- **Your assignment**: Return the complete listing without omission.

- **Data**:
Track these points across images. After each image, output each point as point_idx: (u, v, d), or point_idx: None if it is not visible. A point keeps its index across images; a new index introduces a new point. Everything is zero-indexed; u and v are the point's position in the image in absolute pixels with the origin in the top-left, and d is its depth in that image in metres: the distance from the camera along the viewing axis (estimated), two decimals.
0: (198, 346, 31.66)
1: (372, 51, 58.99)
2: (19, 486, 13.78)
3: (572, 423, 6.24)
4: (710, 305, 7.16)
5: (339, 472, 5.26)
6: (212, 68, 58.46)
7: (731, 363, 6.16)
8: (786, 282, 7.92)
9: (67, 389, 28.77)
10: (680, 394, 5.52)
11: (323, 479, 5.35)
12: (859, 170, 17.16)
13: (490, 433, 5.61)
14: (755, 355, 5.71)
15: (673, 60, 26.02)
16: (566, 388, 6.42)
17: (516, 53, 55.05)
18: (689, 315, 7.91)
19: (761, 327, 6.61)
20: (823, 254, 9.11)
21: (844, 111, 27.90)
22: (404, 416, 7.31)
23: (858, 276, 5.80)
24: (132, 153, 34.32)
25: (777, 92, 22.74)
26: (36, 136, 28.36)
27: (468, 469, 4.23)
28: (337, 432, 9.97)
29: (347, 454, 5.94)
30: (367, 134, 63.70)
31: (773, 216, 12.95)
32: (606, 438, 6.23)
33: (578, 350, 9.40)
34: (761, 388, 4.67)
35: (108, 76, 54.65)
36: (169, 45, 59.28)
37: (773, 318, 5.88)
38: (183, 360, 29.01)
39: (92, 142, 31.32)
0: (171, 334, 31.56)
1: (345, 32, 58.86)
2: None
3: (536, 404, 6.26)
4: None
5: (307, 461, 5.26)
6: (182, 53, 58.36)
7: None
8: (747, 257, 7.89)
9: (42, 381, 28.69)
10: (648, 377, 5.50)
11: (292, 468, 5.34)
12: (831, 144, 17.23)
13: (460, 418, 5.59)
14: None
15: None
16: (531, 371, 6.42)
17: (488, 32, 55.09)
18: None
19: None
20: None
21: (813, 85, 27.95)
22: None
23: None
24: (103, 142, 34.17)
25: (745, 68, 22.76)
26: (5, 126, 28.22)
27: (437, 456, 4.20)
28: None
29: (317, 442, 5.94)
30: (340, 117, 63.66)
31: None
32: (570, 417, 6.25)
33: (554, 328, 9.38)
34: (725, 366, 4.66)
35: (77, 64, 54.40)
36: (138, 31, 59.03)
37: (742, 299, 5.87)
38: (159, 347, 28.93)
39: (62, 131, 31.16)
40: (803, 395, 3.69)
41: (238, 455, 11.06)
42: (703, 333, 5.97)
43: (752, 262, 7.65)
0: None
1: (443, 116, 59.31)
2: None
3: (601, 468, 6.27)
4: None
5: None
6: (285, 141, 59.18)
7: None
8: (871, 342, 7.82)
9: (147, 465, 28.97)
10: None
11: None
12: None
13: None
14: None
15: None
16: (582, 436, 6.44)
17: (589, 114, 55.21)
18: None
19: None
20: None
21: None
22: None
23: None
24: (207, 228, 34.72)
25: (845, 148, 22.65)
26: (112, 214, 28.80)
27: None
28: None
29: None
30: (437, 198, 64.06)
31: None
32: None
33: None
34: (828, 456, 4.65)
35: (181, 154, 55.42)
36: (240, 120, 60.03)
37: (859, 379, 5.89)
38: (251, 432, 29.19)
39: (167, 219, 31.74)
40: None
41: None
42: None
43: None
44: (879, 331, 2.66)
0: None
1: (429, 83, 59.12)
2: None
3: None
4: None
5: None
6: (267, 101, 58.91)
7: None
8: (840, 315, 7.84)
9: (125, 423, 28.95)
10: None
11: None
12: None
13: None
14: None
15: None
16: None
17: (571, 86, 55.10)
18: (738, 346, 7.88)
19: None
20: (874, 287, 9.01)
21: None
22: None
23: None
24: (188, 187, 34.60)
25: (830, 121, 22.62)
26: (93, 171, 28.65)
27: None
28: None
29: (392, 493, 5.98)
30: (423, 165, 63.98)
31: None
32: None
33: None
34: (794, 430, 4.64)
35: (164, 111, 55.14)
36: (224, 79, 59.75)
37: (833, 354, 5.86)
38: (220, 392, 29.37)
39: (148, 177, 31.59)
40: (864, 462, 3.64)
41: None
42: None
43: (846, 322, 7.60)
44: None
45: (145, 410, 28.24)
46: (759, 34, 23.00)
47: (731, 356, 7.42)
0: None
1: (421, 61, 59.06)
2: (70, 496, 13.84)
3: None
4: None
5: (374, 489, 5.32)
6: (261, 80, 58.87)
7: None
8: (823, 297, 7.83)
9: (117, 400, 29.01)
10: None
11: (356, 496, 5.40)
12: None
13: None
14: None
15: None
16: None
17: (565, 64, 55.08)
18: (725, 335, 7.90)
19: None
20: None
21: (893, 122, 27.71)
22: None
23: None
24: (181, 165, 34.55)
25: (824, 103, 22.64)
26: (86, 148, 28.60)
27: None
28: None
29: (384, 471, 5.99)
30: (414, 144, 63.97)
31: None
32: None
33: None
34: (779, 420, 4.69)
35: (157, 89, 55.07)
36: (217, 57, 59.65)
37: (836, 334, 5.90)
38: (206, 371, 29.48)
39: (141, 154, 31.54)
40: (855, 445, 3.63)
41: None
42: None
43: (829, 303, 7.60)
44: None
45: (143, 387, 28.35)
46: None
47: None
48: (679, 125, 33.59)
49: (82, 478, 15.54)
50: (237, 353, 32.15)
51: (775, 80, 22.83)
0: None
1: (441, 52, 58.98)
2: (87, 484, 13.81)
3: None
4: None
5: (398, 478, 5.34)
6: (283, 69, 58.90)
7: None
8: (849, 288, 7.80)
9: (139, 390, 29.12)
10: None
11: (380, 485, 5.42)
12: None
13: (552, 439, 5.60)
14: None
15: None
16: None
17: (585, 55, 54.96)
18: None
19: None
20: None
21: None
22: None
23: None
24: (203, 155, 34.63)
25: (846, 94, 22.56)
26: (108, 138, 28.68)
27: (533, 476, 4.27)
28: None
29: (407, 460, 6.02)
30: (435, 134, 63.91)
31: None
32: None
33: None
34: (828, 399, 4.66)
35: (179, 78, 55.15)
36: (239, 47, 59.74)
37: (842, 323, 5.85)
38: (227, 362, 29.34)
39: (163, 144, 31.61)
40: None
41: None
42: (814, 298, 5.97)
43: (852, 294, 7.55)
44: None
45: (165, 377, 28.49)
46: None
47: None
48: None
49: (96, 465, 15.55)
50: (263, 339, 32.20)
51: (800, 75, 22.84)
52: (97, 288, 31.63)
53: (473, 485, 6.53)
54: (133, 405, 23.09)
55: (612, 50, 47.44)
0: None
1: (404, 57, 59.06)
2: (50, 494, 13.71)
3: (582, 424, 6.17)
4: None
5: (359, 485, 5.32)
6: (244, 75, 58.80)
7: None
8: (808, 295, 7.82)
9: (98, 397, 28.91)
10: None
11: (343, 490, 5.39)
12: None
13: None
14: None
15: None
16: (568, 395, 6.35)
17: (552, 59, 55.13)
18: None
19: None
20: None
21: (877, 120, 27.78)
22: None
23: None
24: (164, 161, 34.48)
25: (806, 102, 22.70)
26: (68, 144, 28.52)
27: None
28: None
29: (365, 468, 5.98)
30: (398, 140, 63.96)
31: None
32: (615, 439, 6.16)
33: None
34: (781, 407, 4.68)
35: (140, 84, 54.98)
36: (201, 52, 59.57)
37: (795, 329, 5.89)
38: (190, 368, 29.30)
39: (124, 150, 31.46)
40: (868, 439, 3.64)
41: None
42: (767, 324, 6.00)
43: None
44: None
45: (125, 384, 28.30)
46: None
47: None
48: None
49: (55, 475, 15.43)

- **Answer below**:
Track these points across images. After each image, output each point as point_idx: (u, v, d), or point_idx: None if it is not visible. A point keeps its index across images; a new index introduces a new point. Everything is zero-indexed; u and v are the point's position in the image in absolute pixels with the origin in the top-left, and d is its depth in that image in metres: the distance from the camera along the viewing axis (estimated), two decimals.
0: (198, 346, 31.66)
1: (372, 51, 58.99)
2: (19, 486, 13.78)
3: (572, 423, 6.24)
4: (710, 305, 7.16)
5: (339, 472, 5.26)
6: (212, 68, 58.46)
7: (731, 363, 6.16)
8: (786, 282, 7.92)
9: (67, 389, 28.77)
10: (680, 394, 5.52)
11: (323, 479, 5.35)
12: (859, 170, 17.16)
13: (490, 433, 5.61)
14: (755, 355, 5.71)
15: (673, 60, 26.02)
16: (566, 388, 6.42)
17: (516, 53, 55.05)
18: (689, 315, 7.91)
19: (761, 327, 6.61)
20: (823, 254, 9.11)
21: (844, 111, 27.90)
22: (404, 416, 7.31)
23: (858, 276, 5.80)
24: (132, 153, 34.32)
25: (777, 92, 22.74)
26: (36, 136, 28.36)
27: (468, 469, 4.23)
28: (337, 432, 9.97)
29: (347, 454, 5.94)
30: (367, 134, 63.70)
31: (773, 216, 12.95)
32: (606, 438, 6.23)
33: (578, 350, 9.40)
34: (761, 388, 4.67)
35: (108, 76, 54.65)
36: (169, 45, 59.28)
37: (773, 318, 5.88)
38: (183, 360, 29.01)
39: (92, 142, 31.32)
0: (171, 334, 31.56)
1: (345, 32, 58.86)
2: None
3: (536, 404, 6.26)
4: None
5: (307, 461, 5.26)
6: (182, 53, 58.36)
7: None
8: (747, 257, 7.89)
9: (42, 381, 28.69)
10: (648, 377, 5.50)
11: (292, 468, 5.34)
12: (831, 144, 17.23)
13: (460, 418, 5.59)
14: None
15: None
16: (531, 371, 6.42)
17: (488, 32, 55.09)
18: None
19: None
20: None
21: (813, 85, 27.95)
22: None
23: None
24: (103, 142, 34.17)
25: (745, 68, 22.76)
26: (5, 126, 28.22)
27: (437, 456, 4.20)
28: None
29: (317, 442, 5.94)
30: (340, 117, 63.66)
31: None
32: (570, 417, 6.25)
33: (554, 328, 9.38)
34: (725, 366, 4.66)
35: (77, 64, 54.40)
36: (138, 31, 59.03)
37: (742, 299, 5.87)
38: (159, 347, 28.93)
39: (62, 131, 31.16)
40: (803, 395, 3.69)
41: (238, 455, 11.06)
42: (703, 333, 5.97)
43: (752, 262, 7.65)
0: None
1: (443, 116, 59.31)
2: None
3: (601, 468, 6.27)
4: None
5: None
6: (285, 141, 59.18)
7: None
8: (871, 342, 7.82)
9: (147, 465, 28.97)
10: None
11: None
12: None
13: None
14: None
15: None
16: (582, 436, 6.44)
17: (589, 114, 55.21)
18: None
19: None
20: None
21: None
22: None
23: None
24: (207, 228, 34.72)
25: (845, 148, 22.65)
26: (112, 214, 28.80)
27: None
28: None
29: None
30: (437, 198, 64.06)
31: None
32: None
33: None
34: (828, 456, 4.65)
35: (181, 154, 55.42)
36: (240, 120, 60.03)
37: (859, 379, 5.89)
38: (251, 432, 29.19)
39: (167, 219, 31.74)
40: None
41: None
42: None
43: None
44: (879, 331, 2.66)
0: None
1: (429, 83, 59.12)
2: None
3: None
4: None
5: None
6: (267, 101, 58.91)
7: None
8: (840, 315, 7.84)
9: (125, 423, 28.95)
10: None
11: None
12: None
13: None
14: None
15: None
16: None
17: (571, 86, 55.10)
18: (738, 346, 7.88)
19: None
20: (874, 287, 9.01)
21: None
22: None
23: None
24: (188, 187, 34.60)
25: (830, 121, 22.62)
26: (93, 171, 28.65)
27: None
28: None
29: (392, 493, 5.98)
30: (423, 165, 63.98)
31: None
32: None
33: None
34: (794, 430, 4.64)
35: (164, 111, 55.14)
36: (224, 79, 59.75)
37: (833, 354, 5.86)
38: (220, 392, 29.37)
39: (148, 177, 31.59)
40: (864, 462, 3.64)
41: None
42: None
43: (846, 322, 7.60)
44: None
45: (145, 410, 28.24)
46: (759, 34, 23.00)
47: (731, 356, 7.42)
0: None
1: (421, 61, 59.06)
2: (70, 496, 13.84)
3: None
4: None
5: (374, 489, 5.32)
6: (261, 80, 58.87)
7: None
8: (823, 297, 7.83)
9: (117, 400, 29.01)
10: None
11: (356, 496, 5.40)
12: None
13: None
14: None
15: None
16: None
17: (565, 64, 55.08)
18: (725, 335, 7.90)
19: None
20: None
21: (893, 122, 27.71)
22: None
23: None
24: (181, 165, 34.55)
25: (824, 103, 22.64)
26: (86, 148, 28.60)
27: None
28: None
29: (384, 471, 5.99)
30: (414, 144, 63.97)
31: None
32: None
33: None
34: (779, 420, 4.69)
35: (157, 89, 55.07)
36: (217, 57, 59.65)
37: (836, 334, 5.90)
38: (206, 371, 29.48)
39: (141, 154, 31.54)
40: (855, 445, 3.63)
41: None
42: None
43: (829, 303, 7.60)
44: None
45: (143, 387, 28.35)
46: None
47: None
48: (679, 125, 33.59)
49: (82, 478, 15.54)
50: (237, 353, 32.15)
51: (775, 80, 22.83)
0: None
1: (441, 52, 58.98)
2: (87, 484, 13.81)
3: None
4: None
5: (398, 478, 5.34)
6: (283, 69, 58.90)
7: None
8: (849, 288, 7.80)
9: (139, 390, 29.12)
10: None
11: (380, 485, 5.42)
12: None
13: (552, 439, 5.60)
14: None
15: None
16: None
17: (585, 55, 54.96)
18: None
19: None
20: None
21: None
22: None
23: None
24: (203, 155, 34.63)
25: (846, 94, 22.56)
26: (108, 138, 28.68)
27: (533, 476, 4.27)
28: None
29: (407, 460, 6.02)
30: (435, 134, 63.91)
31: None
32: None
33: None
34: (828, 399, 4.66)
35: (179, 78, 55.15)
36: (239, 47, 59.74)
37: (842, 323, 5.85)
38: (227, 362, 29.34)
39: (163, 144, 31.61)
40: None
41: None
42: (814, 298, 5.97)
43: (852, 294, 7.55)
44: None
45: (165, 377, 28.49)
46: None
47: None
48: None
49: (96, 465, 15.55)
50: (263, 339, 32.20)
51: (800, 75, 22.84)
52: (97, 288, 31.63)
53: (473, 485, 6.53)
54: (133, 405, 23.09)
55: (612, 50, 47.44)
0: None
1: (404, 57, 59.06)
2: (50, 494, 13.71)
3: (582, 424, 6.17)
4: None
5: (359, 485, 5.32)
6: (244, 75, 58.80)
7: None
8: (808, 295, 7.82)
9: (98, 397, 28.91)
10: None
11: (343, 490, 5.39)
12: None
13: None
14: None
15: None
16: (568, 395, 6.35)
17: (552, 59, 55.13)
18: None
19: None
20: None
21: (877, 120, 27.78)
22: None
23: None
24: (164, 161, 34.48)
25: (806, 102, 22.70)
26: (68, 144, 28.52)
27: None
28: None
29: (365, 468, 5.98)
30: (398, 140, 63.96)
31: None
32: (615, 439, 6.16)
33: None
34: (781, 407, 4.68)
35: (140, 84, 54.98)
36: (201, 52, 59.57)
37: (795, 329, 5.89)
38: (190, 368, 29.30)
39: (124, 150, 31.46)
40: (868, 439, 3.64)
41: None
42: (767, 324, 6.00)
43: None
44: None
45: (125, 384, 28.30)
46: None
47: None
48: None
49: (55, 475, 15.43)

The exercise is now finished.